Worlding. Beings wonder about world(s) worlding in and around us, but do world(s) wonder about us? Waking. What is the “world qua world” (insofar as it exists)? Wondering. Is there a shared common world or rather, a boundless set of worlds within worlds for every human need? Waiting.

Worlding offers measurable standards of being (both authentic and inauthentic) and is a constructivist process of the thinging world. In his work, Heidegger repeatedly emphasizes and closely associates worlding with terms such as: being, caring, clearing, gathering, nearing, lighting, opening, presencing, reckoning, thinging; authenticity, intentionality, mortality, potentiality, reality, spatiality, temporality; disposedness, everydayness, fallenness, thrownness; ready to hand (zuhanden) and present-at-hand (vorhanden); and many in-order-to’s and the for-the-sake-of-which’s.

Worlding was first popularized by Heidegger in Being and Time (1927). He turned the noun (world) into the active verb (worlding), a gerundive and generative process of world making, world becoming and (as he puts it) world “bringing-near.” For Heidegger, worlding is always meaning giving and already ongoing (i.e. never not worlding). Worlding is how we experience a world as familiar and is a determination of Dasein’s being (wherein the world belongs to Dasein’s existential constitution).

Heidegger’s (1971) “worlding of the world” is always already revealed within the mirror-play of “the fourfold as One” (das Geviert) wherein the four mirrors of earth, heaven, divinity and mortality are everywhere reflecting the presence of each other, happening together, enfolded as a unified fourfold-whole: “By a primal oneness, the four — earth and sky, divinities and mortals — belong together in one” (Buiding Dwelling Thinking, p.149). As such, worlding is a dynamic referential responsiveness to the immensely dense “fourfold as One” network of associations, in which someone or something has a multitude of possibilities, locations or places to continue to be what it always already is (i.e., its worldliness).

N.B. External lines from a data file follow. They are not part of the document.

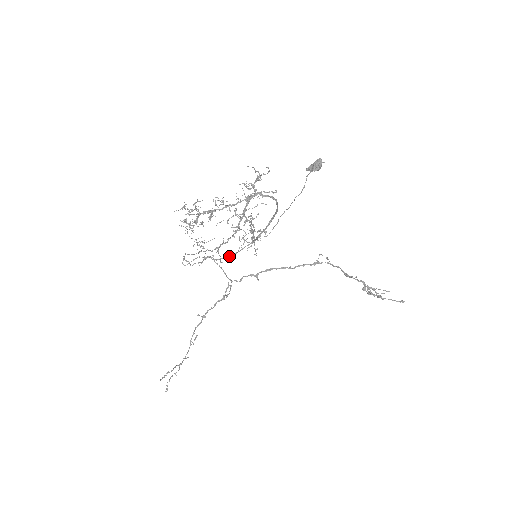
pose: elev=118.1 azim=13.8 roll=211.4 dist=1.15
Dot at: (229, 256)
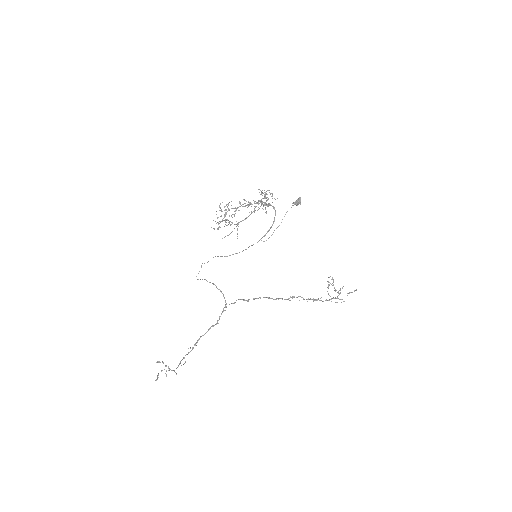
Dot at: occluded
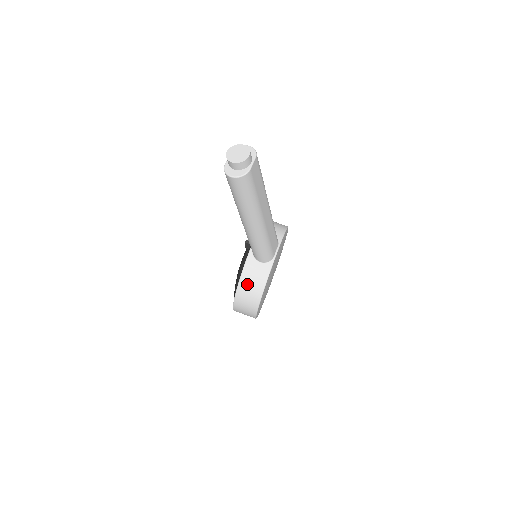
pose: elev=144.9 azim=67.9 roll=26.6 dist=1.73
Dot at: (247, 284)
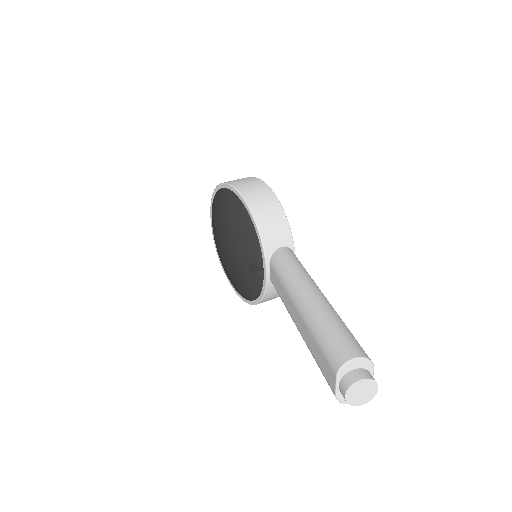
Dot at: (268, 300)
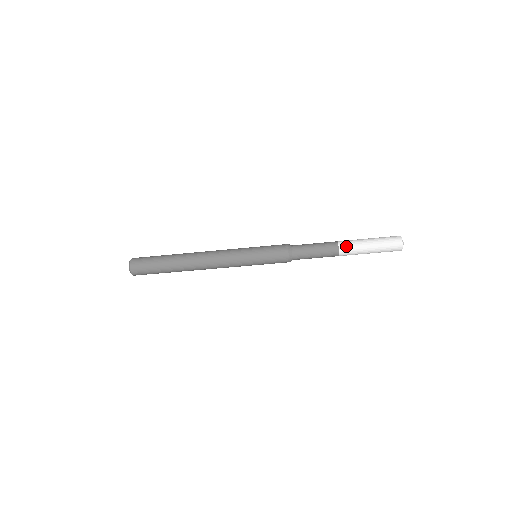
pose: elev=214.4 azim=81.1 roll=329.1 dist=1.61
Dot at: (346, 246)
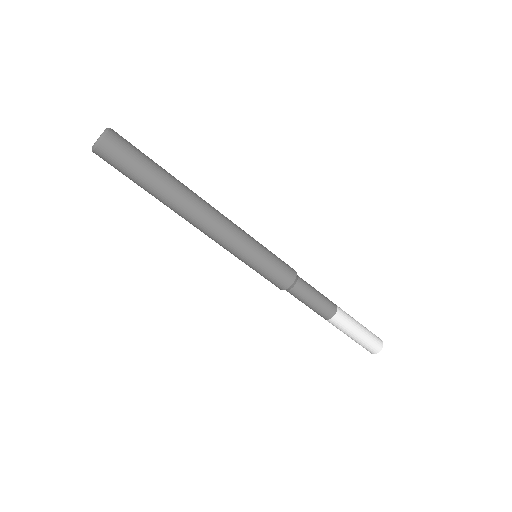
Dot at: (342, 318)
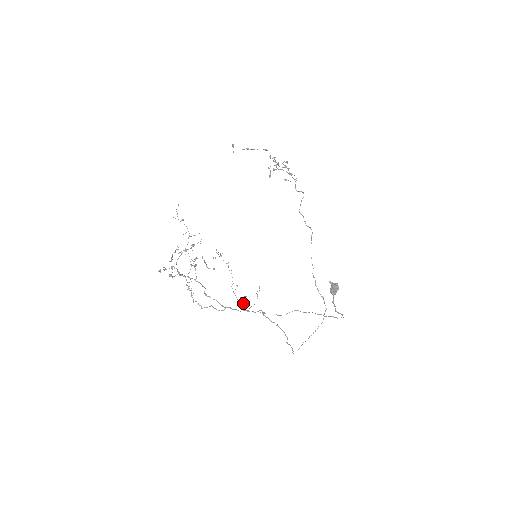
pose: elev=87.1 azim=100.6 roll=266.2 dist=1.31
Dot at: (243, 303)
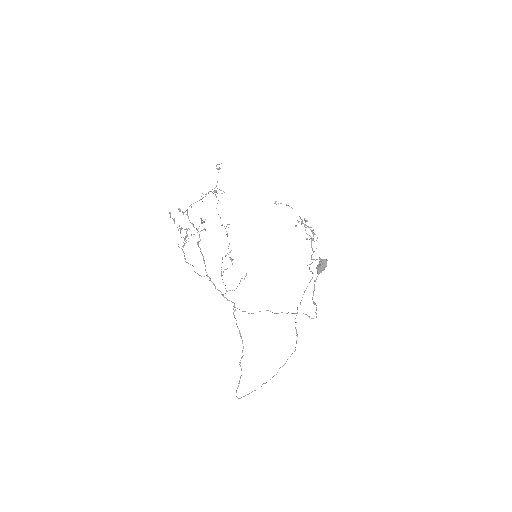
Dot at: (226, 269)
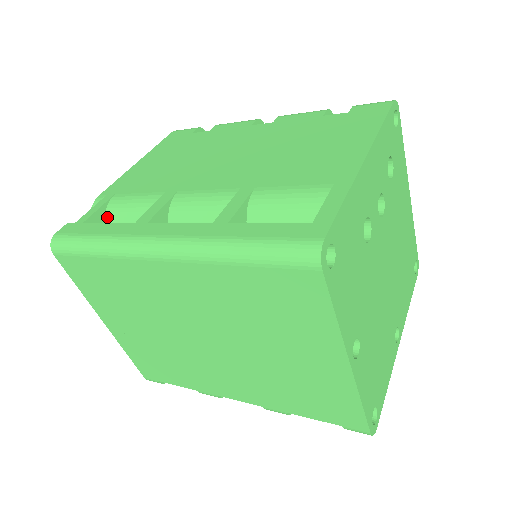
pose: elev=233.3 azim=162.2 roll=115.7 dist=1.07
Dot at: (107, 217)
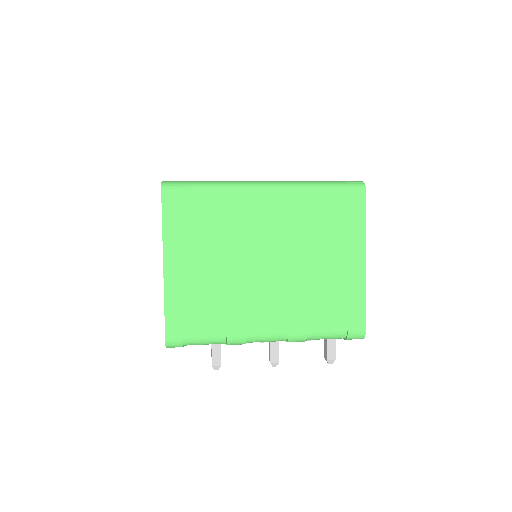
Dot at: occluded
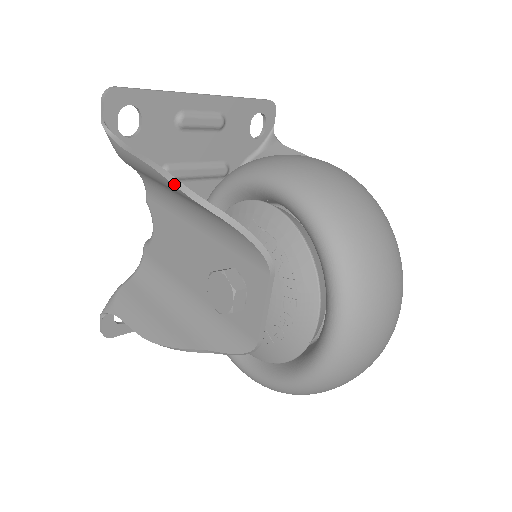
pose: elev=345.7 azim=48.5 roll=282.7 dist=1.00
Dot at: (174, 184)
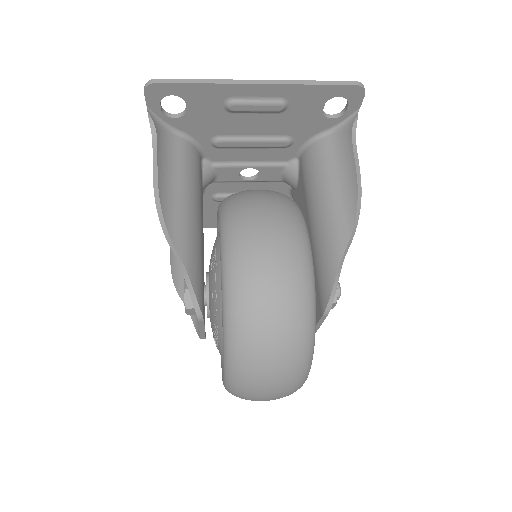
Dot at: (159, 216)
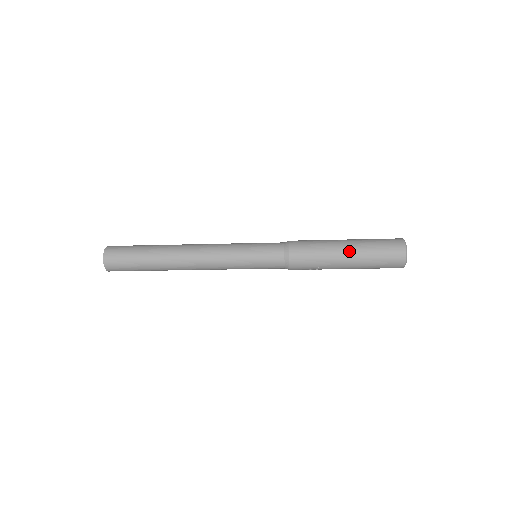
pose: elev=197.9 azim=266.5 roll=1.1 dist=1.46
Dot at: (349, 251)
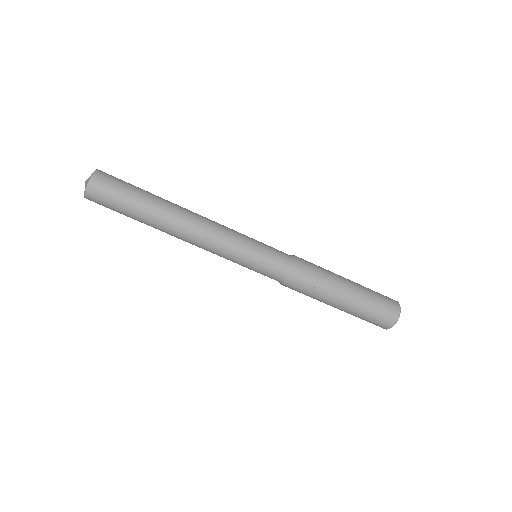
Dot at: (351, 282)
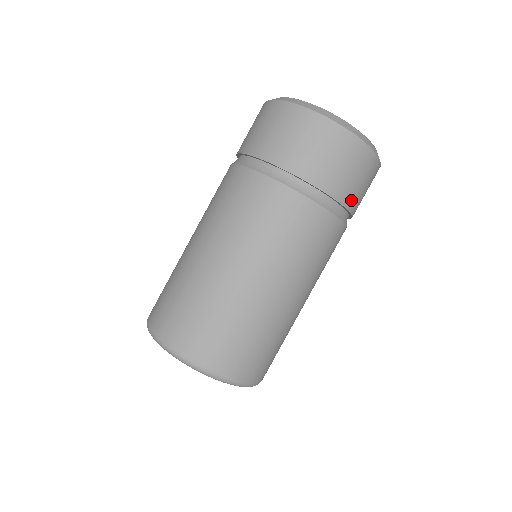
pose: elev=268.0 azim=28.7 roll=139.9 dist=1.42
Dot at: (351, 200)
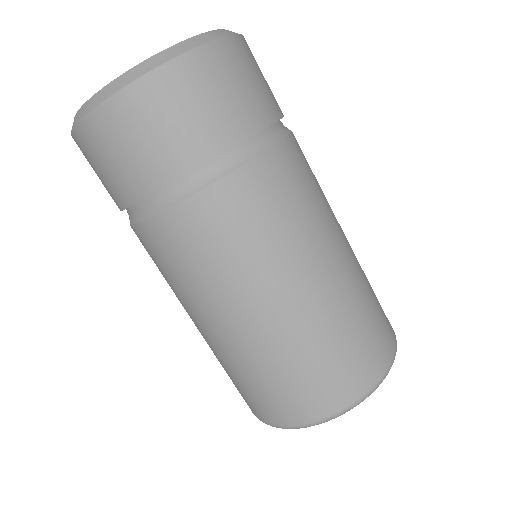
Dot at: (241, 125)
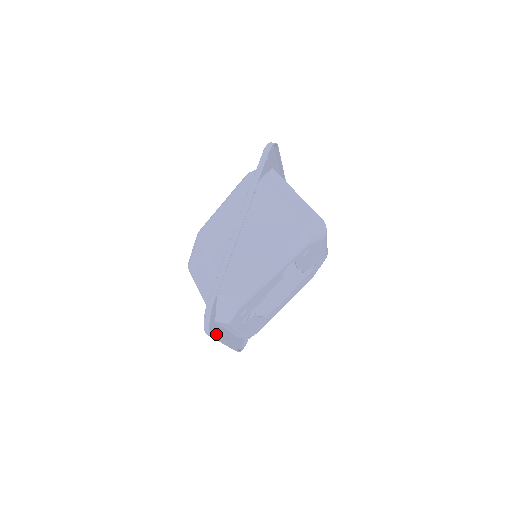
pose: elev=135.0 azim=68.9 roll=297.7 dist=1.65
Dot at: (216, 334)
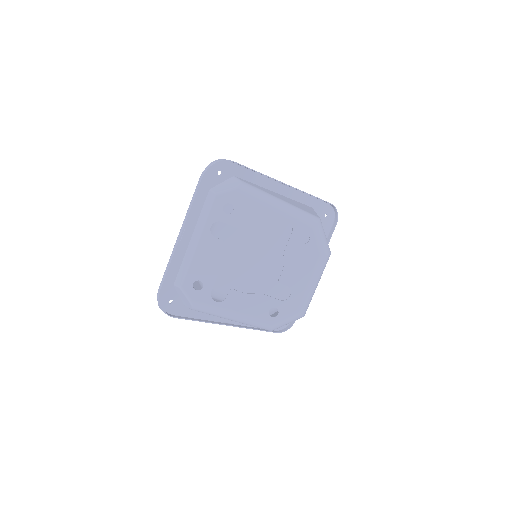
Dot at: (195, 203)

Eighty years after Being and Time, worlding has evolved from its Heideggerian origin in “Dasein’s being” towards a new horizon of “ontological Design” (Fry, 1999); from the tangible “thinging of things” (Heidegger, 1971) to the intangible “televisualizing” (Fry, 1999) and “synthetic reality gaming” (Castronova, 2007). Wordling has been appropriated many times over, signifying: economic ontology (Thrift, 2008); imperialist processes and the colonial inscription of textuality (Spivak, 1985, 1990); everyday feminist international politics (Pettman, 1996); violences of heteropatriarchy and heteronormativity (Fadem, 2005); proprioception, kinesthesia and touch (Manning, 2007); geopolitical classifications of first, second, third and fourth worlds (OWNO, 2010); first, second and third waves of societal transformation (Toffler, 1980; Doerr, 2010); globalization (de Beer, 2004); global warring (Fry, 1999); prayer (Detweiler, 1995); secularization (Miller, 2009); enfleshment of God in the world (Hemming, 1998); right reciprocity between nature, humans and more-than-humans (Kohak, 1984; Abram, 1996); the socio-biological complexity of human extinction (Costa, 2010); situated practices of cultural studies (Wilson & Connery, 2007); enculturation of true craftsmanship (Risatti, 2007); the aesthetic realization of visual-musical works in new media culture (Rickert & Salvo, 2006); connecting beings together through online social networks (Tech Crunch Network, 2010); design-driven transformation of everyday life by everyday people (Berger, 2008); doing good design for sustainability and social justice (Berman, 2009); growth, development and change by design thinking (Brown, 2009); and designerly ways of “worlding” in how we learn (Rusnak, 2010).

Wordling is a difficult negotiation without a tidy definition. Its multifarious and assembling character does not just continue or not end; it is deliberately unmade, a bringing-to-truth that is a disclosing into its own of the “nearest of all nearing that nears” (i.e., there will always be more worlding to take account of). There is not an essentialist, fundamentally superior or universal understanding of worlding that is wholly attainable (i.e., there will always be diverse perspectives and ever more primordial possibilities to consider). Worlding is always already a complex and dynamic assemblage of ever-renewing realities, sensations and perceptions through which we must constantly work our way through to hold open “the Open of the world” (Heidegger, 1971, p.45).

And in the stillness that stills, as I sit quietly reflecting its depth, may you, in mindful participation, feel welcome to join me in the unfolding of the “thinging of things” that is the worlding of worlds. There’s always the choice of digging deeper or going away.



Heidegger, M. (1977). The Question Concerning Technology and other essays. (W. Lovitt, trans.). New York: Harper and Row.

Heidegger, M. (1971). The Origin of the Work of Art. In Poetry, Language, Thought (A. Hofstadter, trans.). New York, NY: Harper & Row.

Heidegger, M. (1927). Being and Time. (J. Macquarie & E. Robinson, trans.). New York, NY: Harper & Row.